··· QUOTED PASSAGE ···


  1. It was clearly open to the trial judge to arrive at the view that he did on the evidence before him that the insurer was unreasonable when it withheld payment at the time of the first refusal.  The first refusal contains errors and over simplifications, and is selective of the medical evidence.  The trial judge’s conclusions were well merited on the evidence before him.

Costs

  1. There is a high threshold for the grant of leave to appeal as to costs.  In order to succeed in an appeal as to costs, the insurer must show that there are strong reasons to interfere with the exercise of the trial judge’s discretion, for example, where error in principle is identified or where the judge acted on a manifestly erroneous view of the facts, or where the award is manifestly unreasonable.[59]

    [59]Spotless Group Ltd v Premier Building and Consulting Pty Ltd(Rec appt) [2008] VSCA 115 [10]-[11] (Redlich and Dodds Streeton JJA).

  1. The insurer was ordered to pay indemnity costs on the basis that it was unreasonable for the insurer to have failed to accept a Calderbank offer dated 27 February 2012.  The Calderbank offer was in the amount of $130,000 in full and final settlement of the claim.  The trial judge awarded indemnity costs from 14 March 2012.  In arriving at his decision, the trial judge referred to the principles established by Habersberger J in BHP Billiton (Olympic Dam Corp) Pty Ltd v Steuler Industriewerke GmbH (No 3)[60] where many cases concerning the award of costs are analysed and comprehensively discussed including the judgment of this Court in Hazeldene’s Chicken Farm Pty Ltd v Victorian Workcover Authority (No 2).[61]

    [60][2012] VSC 414 [59]-[67].

    [61](2005) 13 VR 435 (Warren CJ, Maxwell P and Harper AJA).

  1. The trial judge rejected the insurer’s submissions which were very largely repeated before this Court on the application for leave to appeal as to costs.  The main arguments advanced in submissions in support of the application for leave to appeal were:

(1)after 13 March 2012, the insurer was requested to take into account in a further review of the claim numerous additional pieces of written evidence including medical reports, and statements or statutory declarations of co-workers;

(2)the claimant subsequently amended his statement of claim to impugn the insurer’s later decisions enlarging the statement of claim considerably;  and

(3)given the large amounts of additional material, the proceeding was prematurely commenced by the claimant.

  1. The trial judge observed:

(1)there were flaws in the insurer’s decision-making process going back to the time of the first claim;

(2)the insurer ‘cherry picked’ evidence which suited its contention that the claims for TPD should be rejected;

(3)the insurer did not act reasonably or fairly and give due consideration to the interests of the claimant.  Its attitude to the claim became evident at the time the first claim was made and continued through until the final and fifth claim in 2012;

(4)the amendments to the statement of claim were largely to answer the insurer’s claims that it had not received twenty three documents, and to plead the fifth claim and refusal;

(5)the insurer ought to have pleaded in its Defence that it had not received documents which the pleadings referred to as having been provided to the trustee;

(6)as at the date of the offer, February 2012, the insurer had in its possession sufficient material to determine the claim, and it ought to have determined it in favour of the claimant; and

(7)all throughout the period the various claims were made the insurer relied on inappropriate information, misinterpreted materials and failed to obtain at least one important medical opinion.

  1. There is no error in principle, or erroneous view of the facts, or manifest unreasonableness in the trial judge’s award of costs.  There is no error disclosed in the reasoning of the trial judge.  There is no reason, let alone strong reason to interfere with the trial judge’s award of costs.  The trial judge has a wide discretion as to the award of costs of the proceeding.  The application for leave to appeal as to costs must fail.

Conclusion

  1. All of the grounds of appeal set out in the notice of appeal fail.  In addition, the application for leave to appeal must be dismissed.

  1. I would order that the appeal and the appellant’s summons filed 6 September 2013 seeking leave to appeal as to costs both be dismissed with costs.

··· DATASET EXTRACT ···

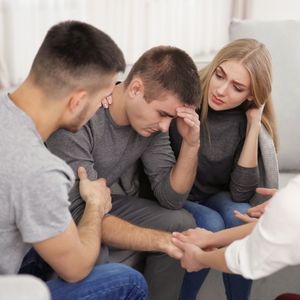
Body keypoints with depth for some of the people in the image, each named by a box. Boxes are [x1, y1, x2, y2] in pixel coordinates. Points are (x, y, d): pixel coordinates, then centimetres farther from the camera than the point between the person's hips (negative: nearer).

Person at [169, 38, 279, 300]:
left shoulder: (247, 122, -13)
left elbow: (240, 194, -20)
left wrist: (253, 125, -24)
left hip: (213, 197, 2)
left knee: (239, 215, -29)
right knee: (211, 224, -30)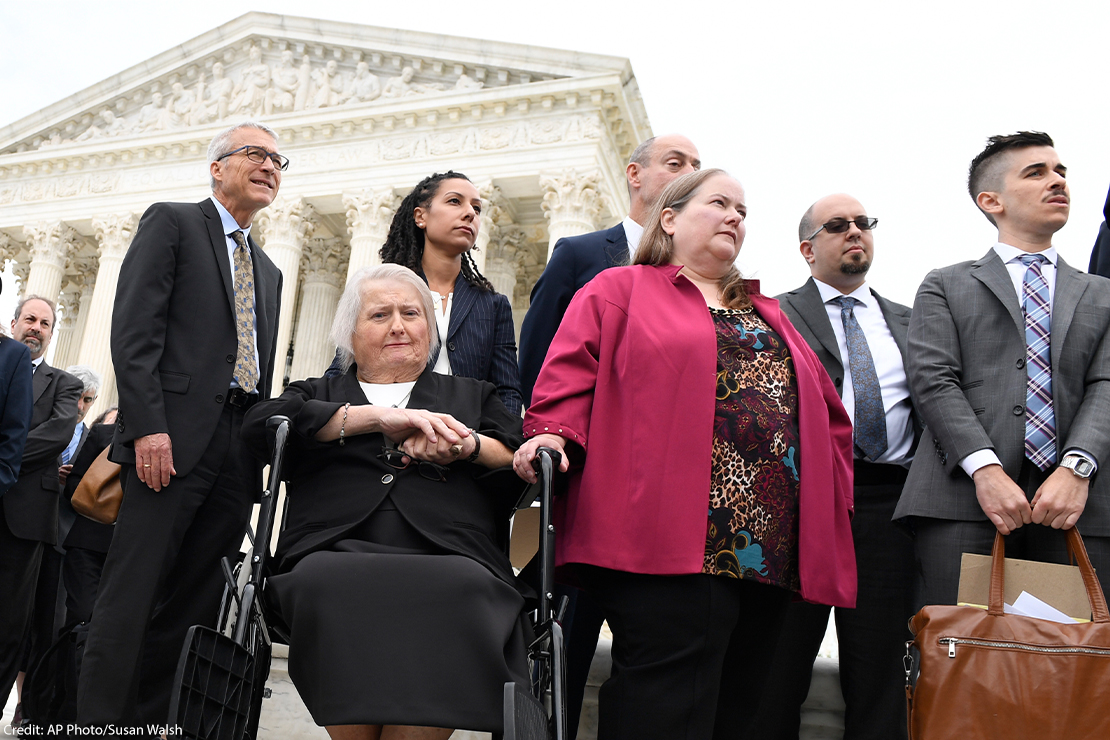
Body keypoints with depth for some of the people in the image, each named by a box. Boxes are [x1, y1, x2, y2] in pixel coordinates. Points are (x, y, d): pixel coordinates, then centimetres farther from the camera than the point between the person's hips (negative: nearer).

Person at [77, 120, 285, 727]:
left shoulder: (268, 271, 26)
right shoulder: (171, 222, 7)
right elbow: (134, 329, -6)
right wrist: (148, 425, -17)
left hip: (239, 449, 6)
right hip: (173, 439, -6)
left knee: (193, 607, 4)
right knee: (131, 594, -9)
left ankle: (150, 720, 9)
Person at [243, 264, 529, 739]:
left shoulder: (473, 396, 31)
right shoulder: (318, 394, 29)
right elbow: (262, 424, 6)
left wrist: (466, 446, -2)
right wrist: (379, 417, -2)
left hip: (449, 559, 0)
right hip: (339, 553, 0)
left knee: (465, 592, -36)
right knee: (330, 584, -36)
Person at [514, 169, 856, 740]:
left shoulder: (768, 316, 29)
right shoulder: (619, 291, 12)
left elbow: (827, 413, 27)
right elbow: (572, 369, -2)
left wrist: (833, 487, 14)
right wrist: (553, 432, -19)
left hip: (771, 544, 7)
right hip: (671, 541, -6)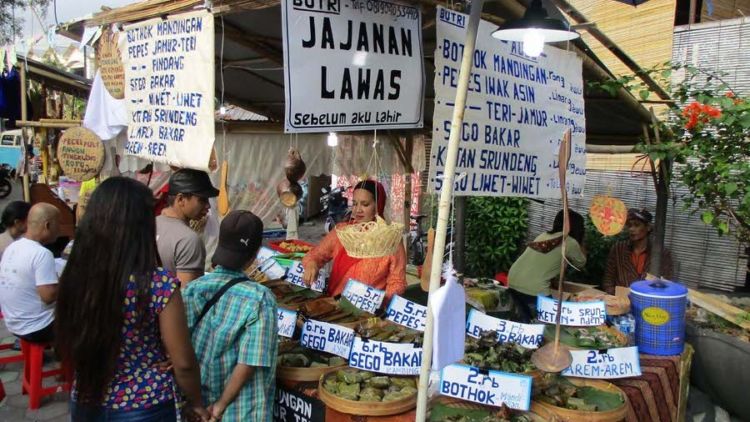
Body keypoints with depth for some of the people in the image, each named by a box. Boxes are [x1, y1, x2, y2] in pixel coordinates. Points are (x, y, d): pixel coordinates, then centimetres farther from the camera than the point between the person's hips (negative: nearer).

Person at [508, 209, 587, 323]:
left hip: (513, 281, 7)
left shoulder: (544, 235, 18)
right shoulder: (570, 242, -1)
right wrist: (580, 242, 25)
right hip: (534, 288, -7)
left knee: (526, 321, 22)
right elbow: (581, 262, 17)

···

**EXERCISE REQUIREMENTS**
Answer these from the court judgment above:
(a) What amount was the Calderbank offer?
(b) From what date did the trial judge award indemnity costs?
(c) On what date was the appellant's summons seeking leave to appeal as to costs filed?

**RESULT**
(a) $130,000, in full and final settlement of the claim.
(b) 14 March 2012.
(c) 6 September 2013.